Paul lui aussi a vécu sa part d’épreuves : faiblesses, insultes, contraintes, persécutions, situations angoissantes, etc. Il ose pourtant regarder tout cela avec espérance : « je mettrai plutôt ma fierté dans mes faiblesses, afin que la puissance du Christ fasse en moi sa demeure. » Ce qui paraît faiblesse est en réalité force ; ce qui paraît échec – la croix de Jésus – est en réalité triomphe ; ce qui paraît mort est en réalité naissance ; ce qui paraît achèvement est en réalité commencement.
Cette mission prophétique, ce témoignage de foi, est au cœur de nos célébrations de funérailles. Se retrouver, se soutenir, évoquer le défunt, c’est tout naturel. Nous, chrétiens-prophètes, nous osons parler d’espérance, de l’accomplissement et de la valeur d’une vie – fût-elle courte ou marquée par la souffrance – de la rencontre d’une personne avec son Dieu.
Les plus grands prophètes ont toujours été les moines et les martyrs, dont la vie et la mort ne peuvent absolument pas s’expliquer sans la foi au Dieu de Jésus-Christ. Méditons sur le témoignage des moines et moniales qui sont des signes vivants de la présence de Dieu. Confions au Seigneur les martyrs d’aujourd’hui qui, spécialement en Orient, choisissent de souffrir et de mourir par attachement au Seigneur Jésus.

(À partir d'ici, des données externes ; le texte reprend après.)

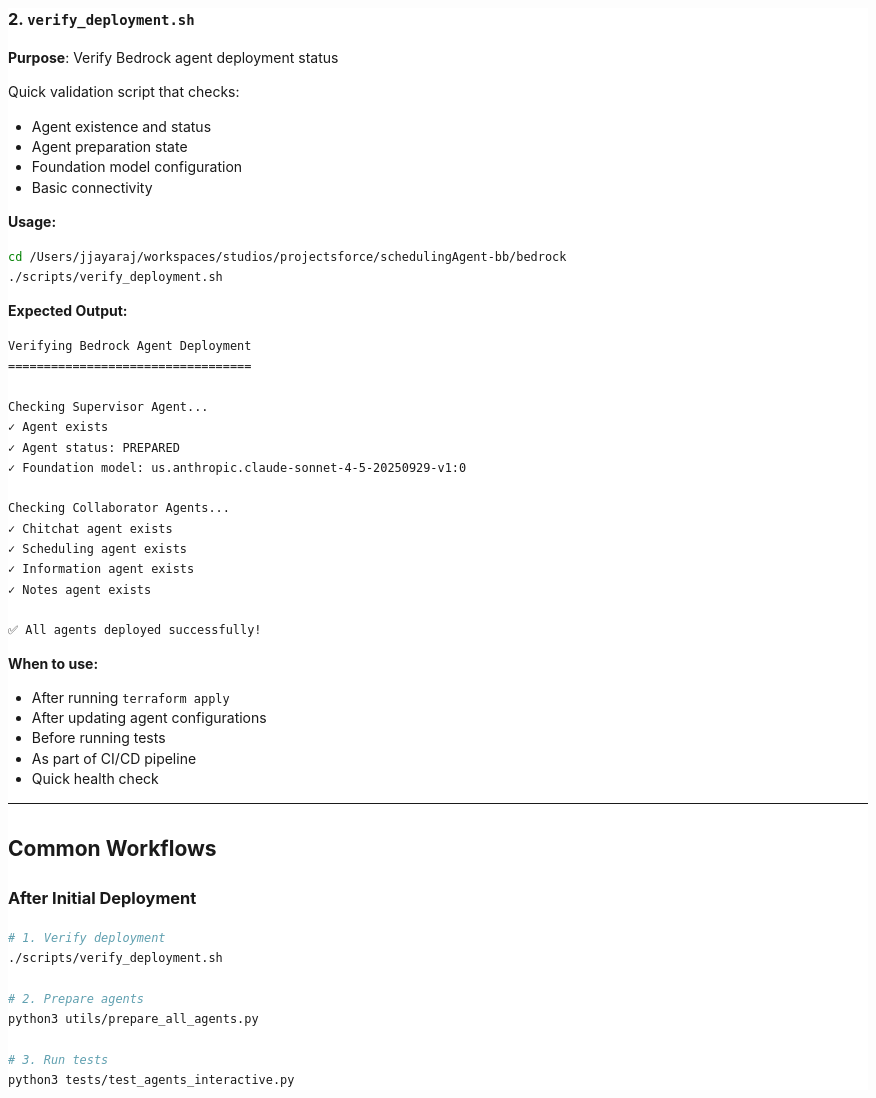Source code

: 
### 2. `verify_deployment.sh`
**Purpose**: Verify Bedrock agent deployment status

Quick validation script that checks:
- Agent existence and status
- Agent preparation state
- Foundation model configuration
- Basic connectivity

**Usage:**
```bash
cd /Users/jjayaraj/workspaces/studios/projectsforce/schedulingAgent-bb/bedrock
./scripts/verify_deployment.sh
```

**Expected Output:**
```
Verifying Bedrock Agent Deployment
==================================

Checking Supervisor Agent...
✓ Agent exists
✓ Agent status: PREPARED
✓ Foundation model: us.anthropic.claude-sonnet-4-5-20250929-v1:0

Checking Collaborator Agents...
✓ Chitchat agent exists
✓ Scheduling agent exists
✓ Information agent exists
✓ Notes agent exists

✅ All agents deployed successfully!
```

**When to use:**
- After running `terraform apply`
- After updating agent configurations
- Before running tests
- As part of CI/CD pipeline
- Quick health check

---

## Common Workflows

### After Initial Deployment
```bash
# 1. Verify deployment
./scripts/verify_deployment.sh

# 2. Prepare agents
python3 utils/prepare_all_agents.py

# 3. Run tests
python3 tests/test_agents_interactive.py
```

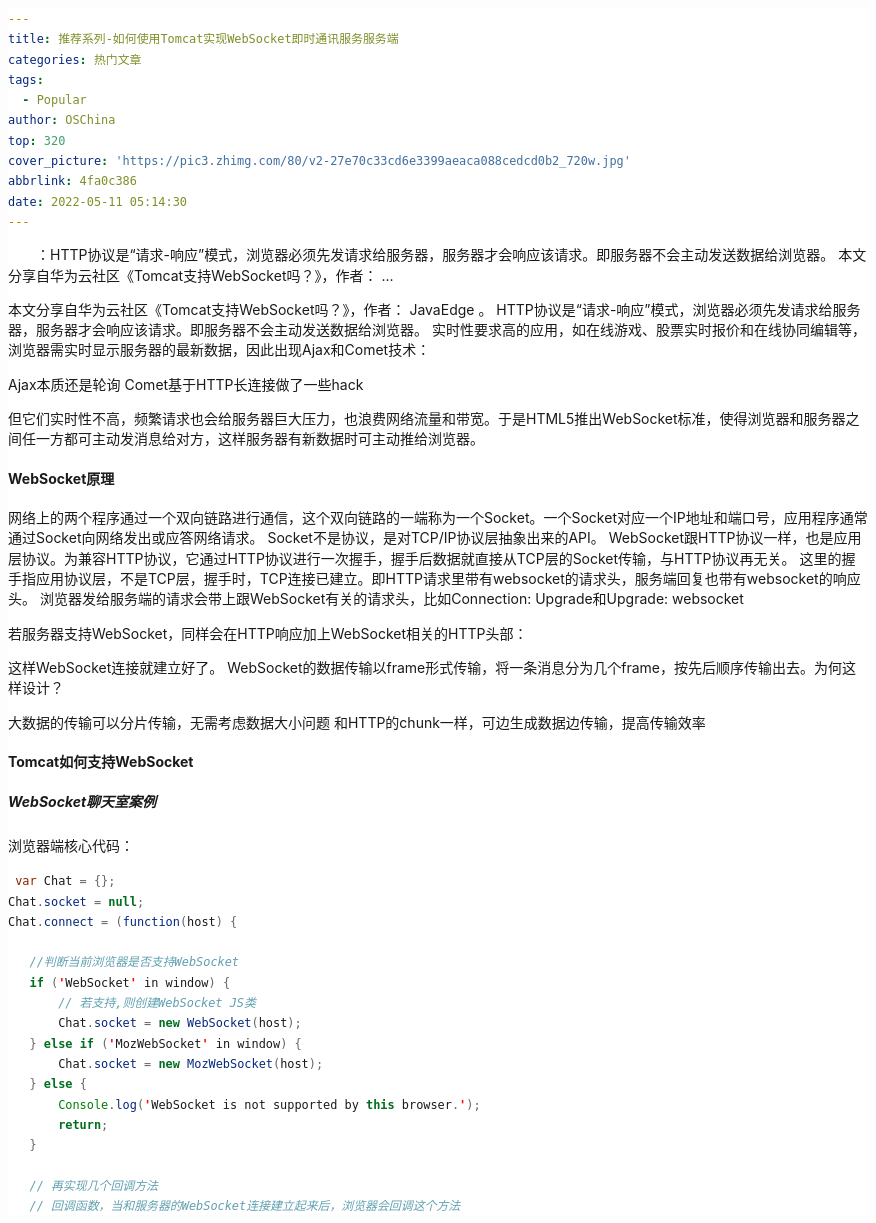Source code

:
 ```yaml
---
title: 推荐系列-如何使用Tomcat实现WebSocket即时通讯服务服务端
categories: 热门文章
tags:
  - Popular
author: OSChina
top: 320
cover_picture: 'https://pic3.zhimg.com/80/v2-27e70c33cd6e3399aeaca088cedcd0b2_720w.jpg'
abbrlink: 4fa0c386
date: 2022-05-11 05:14:30
---
```


&emsp;&emsp;：HTTP协议是“请求-响应”模式，浏览器必须先发请求给服务器，服务器才会响应该请求。即服务器不会主动发送数据给浏览器。 本文分享自华为云社区《Tomcat支持WebSocket吗？》，作者： ...


                                                                                                                                                                                         
本文分享自华为云社区《Tomcat支持WebSocket吗？》，作者： JavaEdge 。 
HTTP协议是“请求-响应”模式，浏览器必须先发请求给服务器，服务器才会响应该请求。即服务器不会主动发送数据给浏览器。 
实时性要求高的应用，如在线游戏、股票实时报价和在线协同编辑等，浏览器需实时显示服务器的最新数据，因此出现Ajax和Comet技术： 
 
 Ajax本质还是轮询 
 Comet基于HTTP长连接做了一些hack 
 
但它们实时性不高，频繁请求也会给服务器巨大压力，也浪费网络流量和带宽。于是HTML5推出WebSocket标准，使得浏览器和服务器之间任一方都可主动发消息给对方，这样服务器有新数据时可主动推给浏览器。 
 
#### WebSocket原理 
网络上的两个程序通过一个双向链路进行通信，这个双向链路的一端称为一个Socket。一个Socket对应一个IP地址和端口号，应用程序通常通过Socket向网络发出或应答网络请求。 
Socket不是协议，是对TCP/IP协议层抽象出来的API。 
WebSocket跟HTTP协议一样，也是应用层协议。为兼容HTTP协议，它通过HTTP协议进行一次握手，握手后数据就直接从TCP层的Socket传输，与HTTP协议再无关。 
这里的握手指应用协议层，不是TCP层，握手时，TCP连接已建立。即HTTP请求里带有websocket的请求头，服务端回复也带有websocket的响应头。 
浏览器发给服务端的请求会带上跟WebSocket有关的请求头，比如Connection: Upgrade和Upgrade: websocket 
 
若服务器支持WebSocket，同样会在HTTP响应加上WebSocket相关的HTTP头部： 
 
这样WebSocket连接就建立好了。 
WebSocket的数据传输以frame形式传输，将一条消息分为几个frame，按先后顺序传输出去。为何这样设计？ 
 
 大数据的传输可以分片传输，无需考虑数据大小问题 
 和HTTP的chunk一样，可边生成数据边传输，提高传输效率 
 
 
#### Tomcat如何支持WebSocket 
 
##### WebSocket聊天室案例 
浏览器端核心代码： 
 
  
 ```java 
  var Chat = {};
Chat.socket = null;
Chat.connect = (function(host) {

    //判断当前浏览器是否支持WebSocket
    if ('WebSocket' in window) {
        // 若支持,则创建WebSocket JS类
        Chat.socket = new WebSocket(host);
    } else if ('MozWebSocket' in window) {
        Chat.socket = new MozWebSocket(host);
    } else {
        Console.log('WebSocket is not supported by this browser.');
        return;
    }

  	// 再实现几个回调方法
    // 回调函数，当和服务器的WebSocket连接建立起来后，浏览器会回调这个方法
 ```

Si je suis devant vous aujourd’hui, c’est entre autre grâce au témoignage discret d’une femme qui, lorsque j’étais adolescent, m’a montré que l’on pouvait être à la fois éduqué et profondément croyant. Pensons aux témoins, modestes ou éclatants, dans nos villages comme sur d’autres continents, prêtres, religieux, parents, catéchistes, serviteurs et priants, grâce auxquels nous avons reçu et gardé la foi. Gloire et louange au Père, et au Fils et au Saint-Esprit, pour les siècles des siècles. Amen.